Despite Rutherford’s questions, the board voted to approve the university system’s construction projects, which also included the first fund request for the University of Maryland, College Park’s $147 million Cole Field House renovation project, a $200,000 contract to be awarded to Gilbane Construction for “pre-construction.”
The university plans for the “New Cole Field House” to include an indoor football practice facility, entrepreneurship center and sports medicine research center. Demolition is slated to begin in the coming weeks and the expansion is scheduled for spring.
According to documents submitted to the board Wednesday, the university has collected $40 million of the university’s goal of $147 million in donor funds. Campus officials are expected to come before the board in the future and request the award of bid packages and remaining fees.
Franchot started Wednesday’s meeting by addressing a lack of air conditioning in some Baltimore County Public Schools. Tuesday night, Franchot, who had criticized the county two weeks ago on this same issue, hosted a town hall meeting in Arbutus to hear the public’s thoughts.
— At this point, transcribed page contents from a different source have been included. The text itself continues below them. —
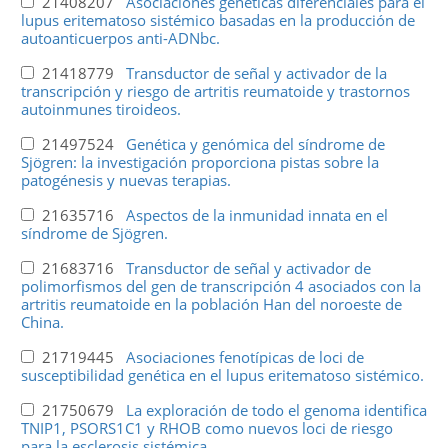
21408207
Asociaciones genéticas diferenciales para el
lupus eritematoso sistémico basadas en la producción de
autoanticuerpos anti-ADNbc.
21418779
Transductor de señal y activador de la
transcripción y riesgo de artritis reumatoide y trastornos
autoinmunes tiroideos.
21497524
Genética y genómica del síndrome de
Sjögren: la investigación proporciona pistas sobre la
patogénesis y nuevas terapias.
21635716
Aspectos de la inmunidad innata en el
síndrome de Sjögren.
21683716
Transductor de señal y activador de
polimorfismos del gen de transcripción 4 asociados con la
artritis reumatoide en la población Han del noroeste de
China.
21719445
Asociaciones fenotípicas de loci de
susceptibilidad genética en el lupus eritematoso sistémico.
21750679
La exploración de todo el genoma identifica
TNIP1, PSORS1C1 y RHOB como nuevos loci de riesgo
para la esclerosis sistémica.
“It is clearly not a question of resources,” Franchot said, quoting the county’s $269 million in state funding since 2011. “It’s a question of leadership, management… It is a public health issue.”
Baltimore County Executive Kevin Kamenetz, who was not present at the meeting, announced his intention Tuesday to request accelerated funding from the state in order to install air conditioning in county schools by December 2019. Without the quicker distribution in funds, it would take until 2021, according to a county press release.
During Wednesday’s meeting, the board also approved:
*A $97,125 retroactive contract regarding the installation of paper ballot technology, an addition to the original two-year contract of $28,142,662, for the State Board of Elections. The transition from electronic to paper ballots dates to 2007, when the General Assembly passed legislation requiring a paper record for each vote cast in elections. Lack of funding delayed the switch, but officials expect the new technology to be in place by April’s primary elections.
*The Maryland Department of Education’s revised contract recommendation, which removes the April test date of the High School Assessment exam. The April exam, according to the department, is not cost-effective and does not align with the schedule of the newly introduced Partnership for Assessment of Readiness for College and Careers, or PARCC, exam. According to the proposal, the October, January and May test dates would remain unchanged.